REPUBLIKA.CO.ID,YOGYAKARTA -- Meski telah berumur seabad, namun organisasi Muhammadiyah ternyata belum berada di semua kecamatan di Indonesia. Bahkan hingga akhir 2012 lalu, Muhammadiyah baru hadir di 3.000 kecamatan atau 50 persen dari seluruh kecamatan di Indonesia. Bahkan baru hadir di 12 ribu desa atau 18 persen dari total desa di Indonesia sebanyak 73 ribu desa.
Karena itulah pasca Muktamar 2010 lalu, PP Muhammadiyah membentuk sebuah lembaga khusus untuk pengembangan Muhammadiyah, yaitu Lembaga Pengembangan Cabang dan Ranting (LPCR).
"Kita ditargetkan hingga 2015 bisa hadir di 70 persen kecamatan dan 40 persen desa di Indonesia," terang Ketua LPCR PP Muhammadiyah A. Norma Permata disela-sela Rapat Kerja Nasional (Rakernas) LPCR PP Muhammadiyah di Yogyakarta. Rakernas sendiri diikuti 63 Pimpinan Wilayah LPCR dari 29 Propinsi di Indonesia.
Diakuinya, sejak 1980an perkembangan Muhammadiyah memang cenderung stagnan. Karenanya pihaknya terus berusaha mengembangkan organisasi ini hingga semakin melebar. Rakernas tersebut salah satu wadah untuk meningkatkan strategi pengembangan organisasi tersebut. Melalui rakernas itu akan dihasilkan langkah-langkah dan pemetaan untuk pengembangan Muhammadiyah satu tahun ke depan.
Meski begitu, Norma tidak yakin bisa mencapai target hadir di 70 persen kecamatan hingga 2015 mendatang. Menurutnya target itu sulit tercapai pada 2015 nanti. "Saya optimis itu baru akan tercapai di 2025," tandasnya.
Pasalnya kata Norma, berdasarkan pemetaan kondisi keumatan di Indonesia itu sangat berbeda-beda. Di satu sisi, pengurus cabang dan ranting Muhammadiyah itu adalah sukarela dan tidak digaji.

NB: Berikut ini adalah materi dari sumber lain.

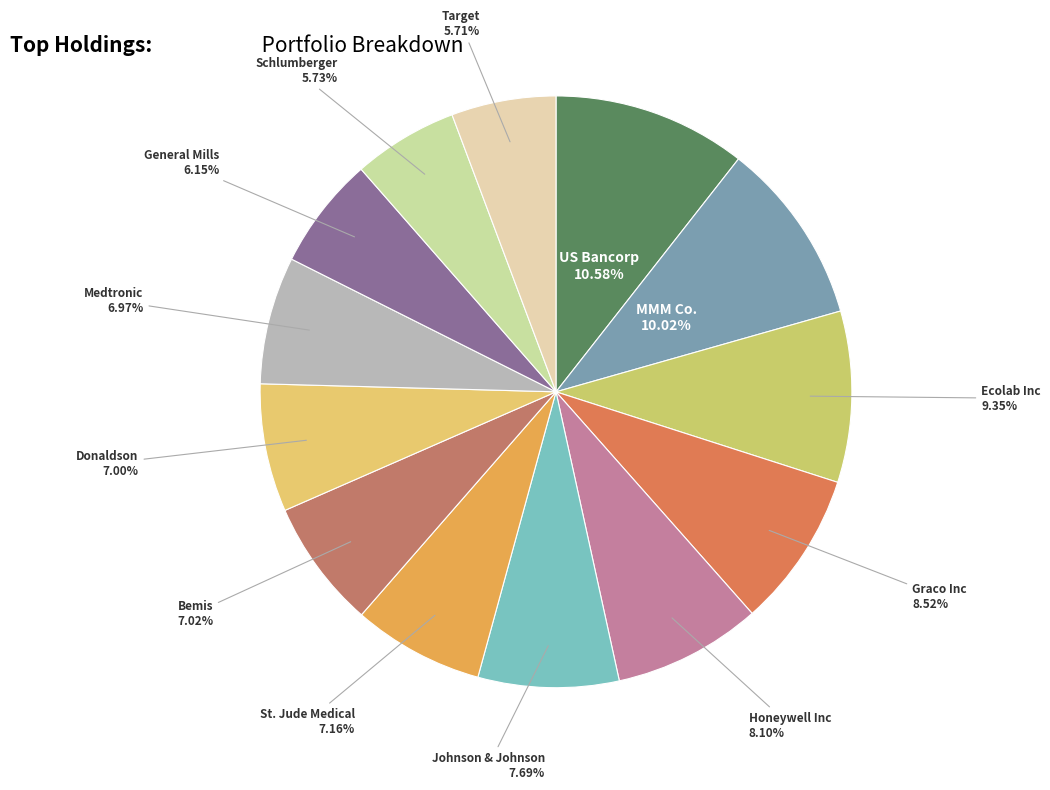

Which slice is the largest?

US Bancorp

Karenanya pengurus cabang dan ranting sebagian besar adalah orang tua. "Ini yang sulit,karena memang dasarnya sukarela," tambahnya.
Bahkan kata Norma, berdasarkan survei internal di Jakarta dan Yogyakarta berdasarkan AD/ART dari jumlah cabang dan ranting yang ada hanya 25 persen yang aktif. Sisanya kata Norma tidak aktif bahkan ada yang sakit.